Work order A.
Can you condense the paragraph of the forum thread that begins "Common usage is usually" into a shorter version that keeps its main facts?

**** Extracted text ****

# Can older style audio equipment be used in HT?



## arkie41 (Feb 23, 2011)

Hello out there to all you audio proficient folks. My questions sound simple to myself but I'm sure the answers are more complicated than my feeble brain can comprehend. Can I use a graffic equalizer with a home theater surround sound system and how would it be hooked up? Or...is there an alternate component that would help "shape" the audio that would be easier to install? Second question; Is there another component to add to a home theater system that would enhance the base sound from the system or sub-woofer? Thanks in advance for your responses.


----------



## koyaan (Mar 2, 2010)

Sure, a graphic equalizer would work with a home theater, but it would have a couple of limitations:
1. Old graphic equalizers are typically 2 channel devices so they would be designed to work with your front right and left speakers only.
2. Typically old graphic equalizers only effect a band width of around 60hz to 160 khz so no mater how you hook it up, it's not going to have much effect on deep bass.
There are equalization units that can be used for home theater, but they are very expensive. There is one that I know of for use with subwoffers only produced by Velodyne that can be purchased for around $500.
Bass is generally where you have the biggest equalization problems.
Most modern EQ is built into pre/pros or AVRs rather than being a seperate component.
Hope this is of some help.


----------



## Theresa (Aug 23, 2010)

koyaan said:


> Sure, a graphic equalizer would work with a home theater, but it would have a couple of limitations:
> 1. Old graphic equalizers are typically 2 channel devices so they would be designed to work with your front right and left speakers only.
> 2. Typically old graphic equalizers only effect a band width of around 60hz to 160 khz so no mater how you hook it up, it's not going to have much effect on deep bass.
> There are equalization units that can be used for home theater, but they are very expensive. There is one that I know of for use with subwoffers only produced by Velodyne that can be purchased for around $500.
> ...


Most older equalizers are 10 band types that have adjustments from 30Hz to 16kHz.


----------



## fitzwaddle (Aug 25, 2010)

koyaan said:


> There are equalization units that can be used for home theater, but they are very expensive. There is one that I know of for use with subwoffers only produced by Velodyne that can be purchased for around $500.


If using just with a subwoofer, you can get a used Behringer Feedback Destroyer for about $50.


----------



## artinaz (Jul 31, 2008)

Common usage is usually an equaliser for the subwoofer in a home theater setting. Dedicated 2 channel stereo has a pretty small following currently and an equaliser is seen as compromising the sound. In a home theater setting, people rarely use an equaliser on the mains, unless its built into the AVR alongwith auto correction like audyssey. 

How were planning to use the ew and why do fel a need for it? How would set it- by ear ?


----------

**** Excerpted data ****

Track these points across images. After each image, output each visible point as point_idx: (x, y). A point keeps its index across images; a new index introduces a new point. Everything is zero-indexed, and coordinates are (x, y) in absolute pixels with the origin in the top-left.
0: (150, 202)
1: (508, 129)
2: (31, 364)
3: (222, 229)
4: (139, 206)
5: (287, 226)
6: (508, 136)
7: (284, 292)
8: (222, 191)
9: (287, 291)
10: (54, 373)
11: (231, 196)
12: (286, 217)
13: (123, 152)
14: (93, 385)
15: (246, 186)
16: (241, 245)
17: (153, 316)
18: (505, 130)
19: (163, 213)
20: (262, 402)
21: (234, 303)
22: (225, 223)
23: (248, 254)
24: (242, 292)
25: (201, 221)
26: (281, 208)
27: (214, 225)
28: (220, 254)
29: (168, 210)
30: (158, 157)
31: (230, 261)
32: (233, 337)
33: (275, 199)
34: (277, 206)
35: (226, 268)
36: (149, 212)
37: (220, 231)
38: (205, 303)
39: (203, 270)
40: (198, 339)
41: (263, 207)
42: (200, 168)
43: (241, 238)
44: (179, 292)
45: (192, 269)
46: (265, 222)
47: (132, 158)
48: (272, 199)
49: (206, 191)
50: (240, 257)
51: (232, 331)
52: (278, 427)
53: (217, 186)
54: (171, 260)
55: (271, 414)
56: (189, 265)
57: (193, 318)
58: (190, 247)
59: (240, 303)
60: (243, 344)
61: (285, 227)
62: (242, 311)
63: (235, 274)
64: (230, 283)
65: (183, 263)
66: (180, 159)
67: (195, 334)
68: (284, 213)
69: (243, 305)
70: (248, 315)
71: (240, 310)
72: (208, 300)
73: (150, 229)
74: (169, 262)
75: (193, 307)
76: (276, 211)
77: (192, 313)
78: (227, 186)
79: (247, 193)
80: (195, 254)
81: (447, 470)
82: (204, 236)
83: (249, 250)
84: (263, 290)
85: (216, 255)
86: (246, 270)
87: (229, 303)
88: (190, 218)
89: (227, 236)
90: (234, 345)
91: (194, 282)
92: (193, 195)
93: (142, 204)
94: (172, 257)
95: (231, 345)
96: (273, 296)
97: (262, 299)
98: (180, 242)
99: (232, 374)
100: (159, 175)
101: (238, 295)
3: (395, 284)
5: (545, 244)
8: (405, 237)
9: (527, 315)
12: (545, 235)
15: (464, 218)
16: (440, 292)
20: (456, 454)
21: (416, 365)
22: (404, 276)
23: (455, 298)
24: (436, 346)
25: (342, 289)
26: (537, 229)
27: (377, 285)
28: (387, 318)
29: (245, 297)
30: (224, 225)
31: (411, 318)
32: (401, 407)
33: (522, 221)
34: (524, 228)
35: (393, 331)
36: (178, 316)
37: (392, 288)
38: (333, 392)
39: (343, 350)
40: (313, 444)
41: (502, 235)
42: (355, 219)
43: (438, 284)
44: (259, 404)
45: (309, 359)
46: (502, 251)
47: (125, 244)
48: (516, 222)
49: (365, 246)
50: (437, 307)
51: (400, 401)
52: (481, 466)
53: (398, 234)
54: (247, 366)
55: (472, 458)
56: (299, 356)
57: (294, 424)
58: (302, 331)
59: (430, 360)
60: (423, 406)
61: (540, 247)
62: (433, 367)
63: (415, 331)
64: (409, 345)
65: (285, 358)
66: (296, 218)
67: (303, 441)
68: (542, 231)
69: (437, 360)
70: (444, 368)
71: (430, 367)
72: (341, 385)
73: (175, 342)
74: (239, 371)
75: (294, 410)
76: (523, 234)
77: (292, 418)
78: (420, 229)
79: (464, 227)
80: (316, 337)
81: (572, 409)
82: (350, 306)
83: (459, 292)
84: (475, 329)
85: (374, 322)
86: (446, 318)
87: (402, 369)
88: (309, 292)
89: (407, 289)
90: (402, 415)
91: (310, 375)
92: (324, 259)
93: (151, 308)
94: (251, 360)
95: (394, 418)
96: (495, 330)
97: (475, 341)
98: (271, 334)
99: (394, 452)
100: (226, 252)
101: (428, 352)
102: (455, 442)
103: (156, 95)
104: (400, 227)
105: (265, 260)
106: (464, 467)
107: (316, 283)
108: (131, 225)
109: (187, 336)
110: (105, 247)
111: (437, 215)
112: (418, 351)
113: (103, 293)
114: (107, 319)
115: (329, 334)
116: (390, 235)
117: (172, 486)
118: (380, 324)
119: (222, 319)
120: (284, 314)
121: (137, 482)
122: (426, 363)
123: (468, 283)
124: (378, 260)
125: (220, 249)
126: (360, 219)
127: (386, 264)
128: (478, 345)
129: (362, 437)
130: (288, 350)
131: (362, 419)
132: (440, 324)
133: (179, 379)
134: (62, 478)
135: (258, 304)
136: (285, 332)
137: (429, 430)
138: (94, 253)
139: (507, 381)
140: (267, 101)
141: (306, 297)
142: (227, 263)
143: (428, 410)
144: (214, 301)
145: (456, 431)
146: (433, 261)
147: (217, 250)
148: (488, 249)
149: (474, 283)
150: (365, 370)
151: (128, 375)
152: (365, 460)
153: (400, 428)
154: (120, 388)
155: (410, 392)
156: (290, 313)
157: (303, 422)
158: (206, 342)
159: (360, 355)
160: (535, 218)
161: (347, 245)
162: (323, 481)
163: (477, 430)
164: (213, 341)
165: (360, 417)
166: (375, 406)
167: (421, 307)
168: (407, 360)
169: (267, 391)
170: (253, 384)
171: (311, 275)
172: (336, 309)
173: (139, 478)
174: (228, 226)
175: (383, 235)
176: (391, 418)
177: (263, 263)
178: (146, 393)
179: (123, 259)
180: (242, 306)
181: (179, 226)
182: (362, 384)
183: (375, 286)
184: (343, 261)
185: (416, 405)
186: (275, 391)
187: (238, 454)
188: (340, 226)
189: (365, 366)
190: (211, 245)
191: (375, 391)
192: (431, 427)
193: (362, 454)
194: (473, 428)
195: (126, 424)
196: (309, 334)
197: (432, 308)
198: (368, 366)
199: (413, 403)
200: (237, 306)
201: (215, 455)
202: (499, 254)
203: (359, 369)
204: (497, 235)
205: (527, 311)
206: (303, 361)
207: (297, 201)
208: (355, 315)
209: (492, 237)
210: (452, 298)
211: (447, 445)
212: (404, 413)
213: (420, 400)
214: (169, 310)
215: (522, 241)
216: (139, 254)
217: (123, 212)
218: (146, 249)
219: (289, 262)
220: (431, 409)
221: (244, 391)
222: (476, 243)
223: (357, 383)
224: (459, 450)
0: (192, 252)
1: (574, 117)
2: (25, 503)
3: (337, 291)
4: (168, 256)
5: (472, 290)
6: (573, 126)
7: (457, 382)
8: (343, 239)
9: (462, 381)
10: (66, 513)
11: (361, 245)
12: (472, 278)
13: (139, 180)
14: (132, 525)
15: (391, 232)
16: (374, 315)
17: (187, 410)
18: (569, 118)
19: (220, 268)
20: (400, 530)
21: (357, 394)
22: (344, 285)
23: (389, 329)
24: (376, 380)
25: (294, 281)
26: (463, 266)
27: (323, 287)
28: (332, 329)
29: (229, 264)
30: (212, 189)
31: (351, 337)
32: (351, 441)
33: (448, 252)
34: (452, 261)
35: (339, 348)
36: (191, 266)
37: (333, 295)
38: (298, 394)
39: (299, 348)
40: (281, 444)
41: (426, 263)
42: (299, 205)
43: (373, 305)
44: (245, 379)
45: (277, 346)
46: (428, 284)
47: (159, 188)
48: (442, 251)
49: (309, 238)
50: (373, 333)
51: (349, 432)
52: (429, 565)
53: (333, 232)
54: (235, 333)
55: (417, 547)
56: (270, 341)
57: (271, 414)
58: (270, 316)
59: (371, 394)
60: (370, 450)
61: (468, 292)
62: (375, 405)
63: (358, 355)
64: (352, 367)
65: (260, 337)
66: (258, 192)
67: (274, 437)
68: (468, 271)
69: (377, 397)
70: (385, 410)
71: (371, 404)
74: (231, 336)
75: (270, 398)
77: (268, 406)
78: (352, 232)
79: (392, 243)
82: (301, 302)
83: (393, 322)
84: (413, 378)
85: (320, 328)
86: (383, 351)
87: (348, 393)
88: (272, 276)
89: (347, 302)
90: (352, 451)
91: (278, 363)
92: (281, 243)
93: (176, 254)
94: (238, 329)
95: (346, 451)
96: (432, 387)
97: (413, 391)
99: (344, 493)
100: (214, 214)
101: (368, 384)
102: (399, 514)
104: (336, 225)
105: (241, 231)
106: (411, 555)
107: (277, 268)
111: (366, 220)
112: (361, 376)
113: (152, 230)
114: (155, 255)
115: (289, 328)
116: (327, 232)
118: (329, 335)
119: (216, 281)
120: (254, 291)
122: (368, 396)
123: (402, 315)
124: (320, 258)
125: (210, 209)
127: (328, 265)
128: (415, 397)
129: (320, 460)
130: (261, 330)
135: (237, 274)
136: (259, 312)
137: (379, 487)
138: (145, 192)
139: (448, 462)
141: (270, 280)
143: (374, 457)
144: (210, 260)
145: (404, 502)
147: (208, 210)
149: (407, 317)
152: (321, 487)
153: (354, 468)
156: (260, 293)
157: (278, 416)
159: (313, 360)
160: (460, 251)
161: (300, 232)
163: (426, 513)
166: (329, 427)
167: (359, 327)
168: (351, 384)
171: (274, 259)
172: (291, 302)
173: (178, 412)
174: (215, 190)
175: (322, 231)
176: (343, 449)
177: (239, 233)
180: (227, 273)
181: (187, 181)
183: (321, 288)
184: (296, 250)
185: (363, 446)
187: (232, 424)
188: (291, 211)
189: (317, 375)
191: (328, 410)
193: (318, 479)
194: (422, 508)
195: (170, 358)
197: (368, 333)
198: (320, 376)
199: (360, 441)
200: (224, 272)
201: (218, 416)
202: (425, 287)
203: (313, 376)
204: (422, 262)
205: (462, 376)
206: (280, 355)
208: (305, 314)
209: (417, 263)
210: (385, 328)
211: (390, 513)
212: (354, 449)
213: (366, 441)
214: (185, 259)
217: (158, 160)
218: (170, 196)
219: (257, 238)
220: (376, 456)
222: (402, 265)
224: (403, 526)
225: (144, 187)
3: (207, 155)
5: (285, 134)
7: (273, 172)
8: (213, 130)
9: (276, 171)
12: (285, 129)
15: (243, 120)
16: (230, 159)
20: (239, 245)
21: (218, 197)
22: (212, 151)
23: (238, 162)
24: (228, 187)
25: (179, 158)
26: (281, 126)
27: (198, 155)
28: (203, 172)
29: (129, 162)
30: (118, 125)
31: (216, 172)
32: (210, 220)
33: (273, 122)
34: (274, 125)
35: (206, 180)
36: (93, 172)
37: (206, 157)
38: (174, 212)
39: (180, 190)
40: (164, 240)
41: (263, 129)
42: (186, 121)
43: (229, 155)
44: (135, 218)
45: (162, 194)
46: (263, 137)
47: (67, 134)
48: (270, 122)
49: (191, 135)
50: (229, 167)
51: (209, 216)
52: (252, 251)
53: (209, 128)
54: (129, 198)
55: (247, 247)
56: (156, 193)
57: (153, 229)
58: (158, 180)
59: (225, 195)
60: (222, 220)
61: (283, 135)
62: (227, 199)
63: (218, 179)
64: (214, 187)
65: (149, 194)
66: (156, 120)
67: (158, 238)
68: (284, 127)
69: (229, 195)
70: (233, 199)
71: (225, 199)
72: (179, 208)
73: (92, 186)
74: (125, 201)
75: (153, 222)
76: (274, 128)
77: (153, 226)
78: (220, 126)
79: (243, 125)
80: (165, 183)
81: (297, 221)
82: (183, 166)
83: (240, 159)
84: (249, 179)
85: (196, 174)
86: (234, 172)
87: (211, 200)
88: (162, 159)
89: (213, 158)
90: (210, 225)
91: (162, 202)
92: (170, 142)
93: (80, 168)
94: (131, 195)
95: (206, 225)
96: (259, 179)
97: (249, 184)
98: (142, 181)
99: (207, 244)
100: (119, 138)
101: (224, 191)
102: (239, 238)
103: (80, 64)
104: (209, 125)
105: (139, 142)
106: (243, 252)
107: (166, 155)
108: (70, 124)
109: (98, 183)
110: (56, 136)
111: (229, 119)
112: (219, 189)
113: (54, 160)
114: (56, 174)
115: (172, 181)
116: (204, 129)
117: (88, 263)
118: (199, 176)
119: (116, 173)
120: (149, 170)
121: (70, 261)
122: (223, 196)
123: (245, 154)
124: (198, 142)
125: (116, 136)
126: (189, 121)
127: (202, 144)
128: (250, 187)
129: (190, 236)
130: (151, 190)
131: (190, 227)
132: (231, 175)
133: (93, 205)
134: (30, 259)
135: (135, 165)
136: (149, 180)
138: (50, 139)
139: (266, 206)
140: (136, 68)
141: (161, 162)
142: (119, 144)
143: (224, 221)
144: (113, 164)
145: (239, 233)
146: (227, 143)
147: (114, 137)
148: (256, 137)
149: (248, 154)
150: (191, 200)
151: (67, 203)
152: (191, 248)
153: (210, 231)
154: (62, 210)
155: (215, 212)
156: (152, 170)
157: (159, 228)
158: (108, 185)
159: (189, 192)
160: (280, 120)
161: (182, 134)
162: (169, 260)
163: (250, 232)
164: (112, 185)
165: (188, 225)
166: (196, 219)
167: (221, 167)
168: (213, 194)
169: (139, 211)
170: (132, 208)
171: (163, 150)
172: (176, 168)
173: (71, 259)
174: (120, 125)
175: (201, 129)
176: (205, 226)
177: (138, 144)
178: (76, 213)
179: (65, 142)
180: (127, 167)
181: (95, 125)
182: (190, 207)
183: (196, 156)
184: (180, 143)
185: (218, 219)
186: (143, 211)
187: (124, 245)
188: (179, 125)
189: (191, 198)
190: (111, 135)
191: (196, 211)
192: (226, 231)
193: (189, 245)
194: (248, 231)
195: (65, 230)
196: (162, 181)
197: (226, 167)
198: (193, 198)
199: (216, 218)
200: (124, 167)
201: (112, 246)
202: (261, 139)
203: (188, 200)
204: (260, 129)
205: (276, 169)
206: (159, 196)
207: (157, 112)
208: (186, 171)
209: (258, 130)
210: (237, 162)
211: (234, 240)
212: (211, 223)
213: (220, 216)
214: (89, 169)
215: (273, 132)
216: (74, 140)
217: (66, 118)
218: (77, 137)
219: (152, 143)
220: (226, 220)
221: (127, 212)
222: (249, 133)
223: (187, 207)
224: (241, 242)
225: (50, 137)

****

Work order B.
Could you edit the stretch of the listing from its start through the line containing "10: (54, 373)" by replacing "zero-indexed" with "0-indexed" and return only those lines?

Task result A.
In home theater, an equalizer is usually used on the subwoofer. Dedicated two-channel stereo has a small following today, and there an equalizer is seen as compromising the sound. In home theater, people rarely equalize the mains unless the equalizer is built into the AVR along with auto correction such as Audyssey.

Task result B.
Track these points across images. After each image, output each visible point as point_idx: (x, y). A point keeps its index across images; a new index introduces a new point. Everything is 0-indexed, and coordinates are (x, y) in absolute pixels with the origin in the top-left.
0: (150, 202)
1: (508, 129)
2: (31, 364)
3: (222, 229)
4: (139, 206)
5: (287, 226)
6: (508, 136)
7: (284, 292)
8: (222, 191)
9: (287, 291)
10: (54, 373)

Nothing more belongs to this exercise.